Monday, September 15, 2008

Fleet Foxes Q & A

My interview with Fleet Foxes' Casey Wescott appears in this week's WE.

Fleet Foxes Q & A

By Andrea Warner

They look a lot like any other indie band coming out of Seattle: five guys (mostly bearded), dressed in various states of button-downs and jeans, with a penchant for posing regally or vulnerably—legs crossed, folded to their sides, or tucked up to their chests. But it's not the look that has music critics drooling and legions of fans buying up their self-titled debut, released this past June. Fleet Foxes is all about sound: a finely crafted and layered amalgamation of guitars, keyboards, percussion, and vocal harmonies. The sound of the sixties with a distinctly modern infusion of present-day indie pop sensibility.

WE caught up with Fleet Foxes keyboardist Casey Wescott on the phone from his Seattle home, taking a mini-break before launching back out onto the road for the band's fall tour.

Is the band's approach to songwriting a collaborative effort?
Because we all make music in different bands, the focus is using [front-man's] Robin's basic material. Like he'll have a melody or a chord progression or lyrics, even a full song. it sort of runs the map on how we approach songs and the sorts of collaboration that occur on each song. To me it's more interesting developing Robin's ideas based on my interpretation--working with his base and adding to it.

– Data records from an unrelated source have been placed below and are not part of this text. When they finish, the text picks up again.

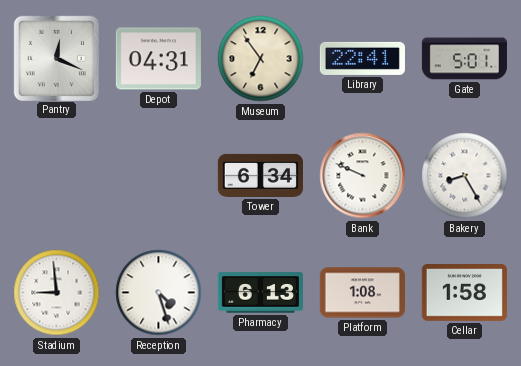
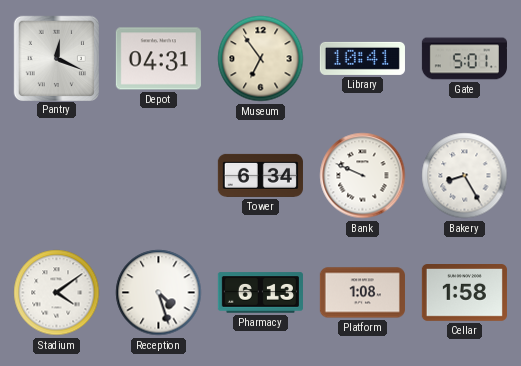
Library: 22:41 -> 10:41
Stadium: 8:59 -> 4:09
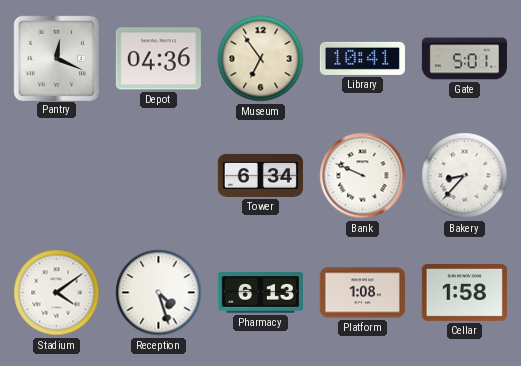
Depot: 04:31 -> 04:36
Bakery: 8:25 -> 8:37
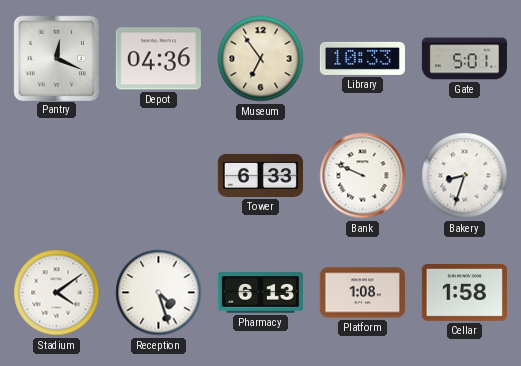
Library: 10:41 -> 10:33
Tower: 6:34 -> 6:33
Bakery: 8:37 -> 8:33
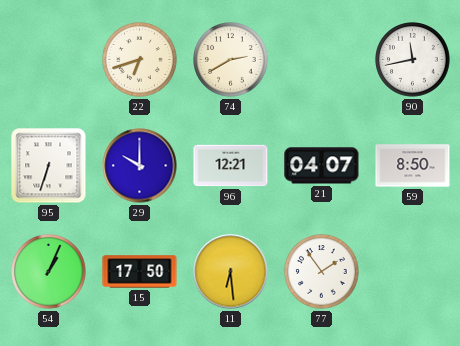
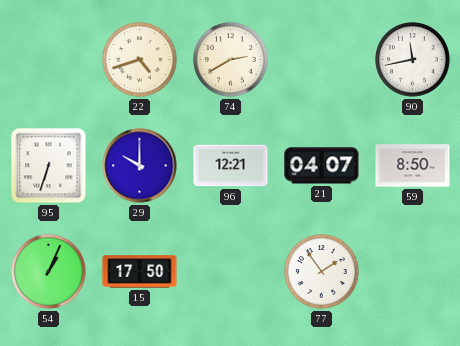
22: 6:42 -> 4:42
11: 6:29 -> none
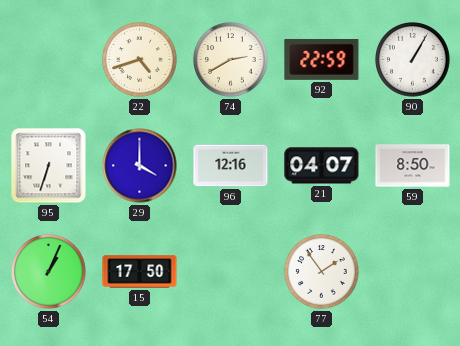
92: none -> 22:59
90: 11:43 -> 1:05
29: 10:00 -> 4:00
96: 12:21 -> 12:16
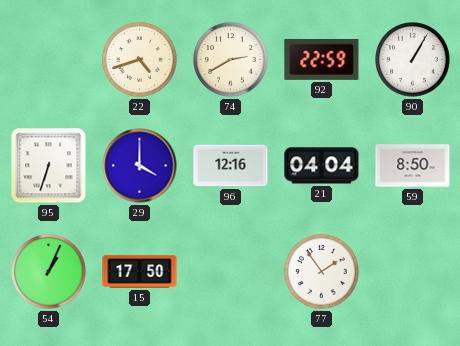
21: 04:07 -> 04:04
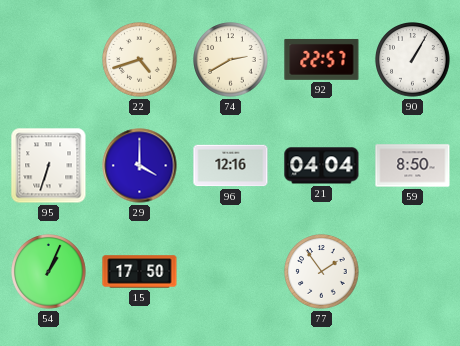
92: 22:59 -> 22:57
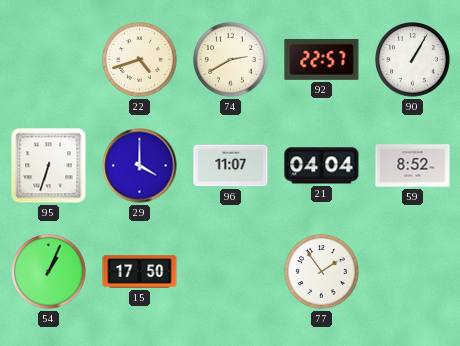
96: 12:16 -> 11:07
59: 8:50 -> 8:52
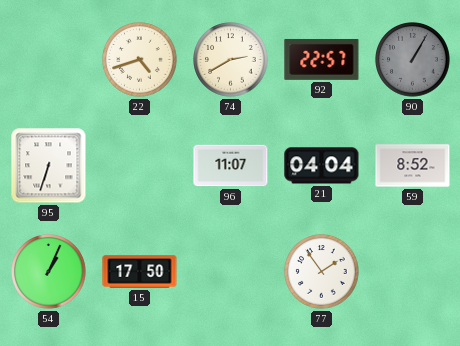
90 dial: white -> grey
29: 4:00 -> none
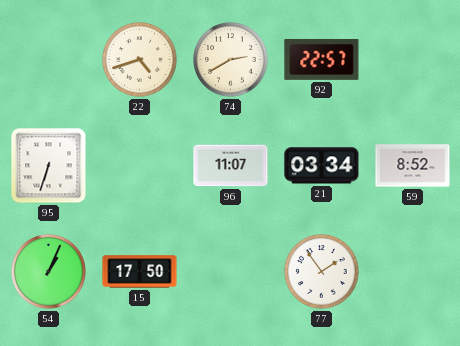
90: 1:05 -> none
21: 04:04 -> 03:34
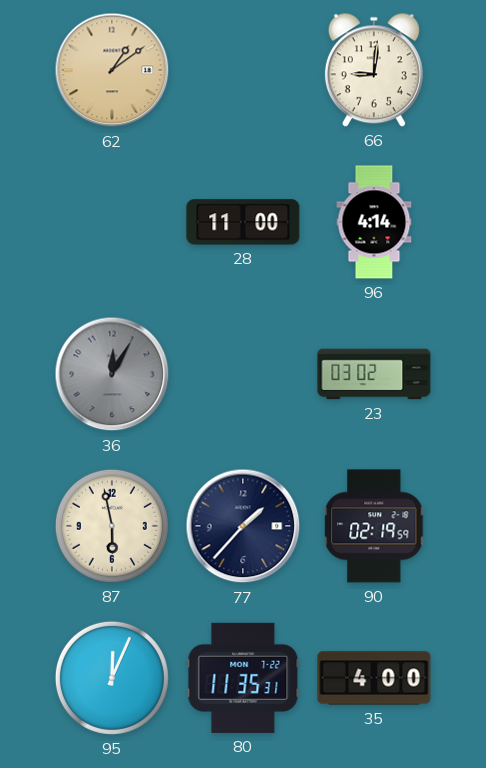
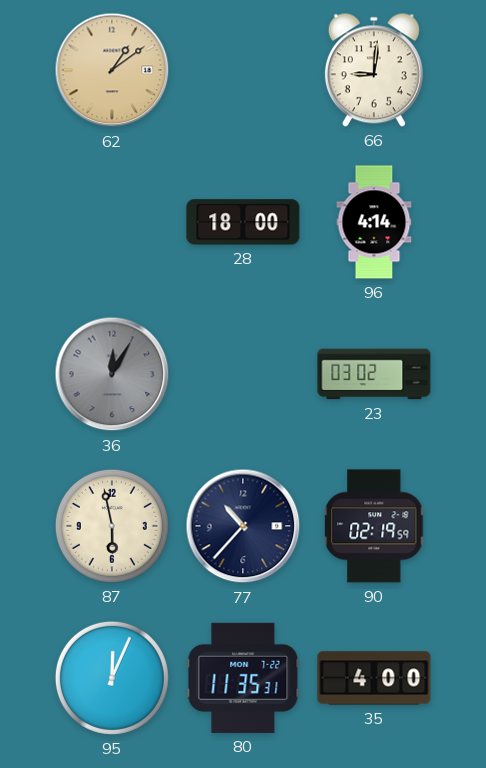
28: 11:00 -> 18:00
77: 1:37 -> 10:37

Are you already working towards your next album?
Oh yeah, absolutely. It's hard to execute your ideas as a full band though sometimes, just because we don't have much time to practice. We work really fast though. We just need to get a few more chunks of time.

Are you working on a different sound for the next album, or an expansion on what you've done with this one?
I can say confidently that I don't know what the record's going to sound like. It's always sort of weird. It's very bizarre to me how somebody would know what the record is going to sound like before they have done it. You know what I'm saying? Even if you're just trying to execute a musical idea that you have in your mind, like, there's still so much that can happen. I would never want to put constraints on that, and so in doing so you relinquish control of what it's going to sound like.

Was it overwhelming to be signed to a label that had helped define so many different sounds and the Seattle music scene?
Oh gosh...I'm not really the type of person who gets signed to a label and looks around and thinks 'Oh, look at all my peers.' It doesn't feel like that at all. You don't feel like a peer to {Mudhoney's] Mark Arm, you know? Their roster over the years has been really rad, but I will say that growing up in Seattle, as a kid I knew people who had records with them and was exposed to them. So I had a bit of a taste of the characters. But, really, it's just all been overwhelming.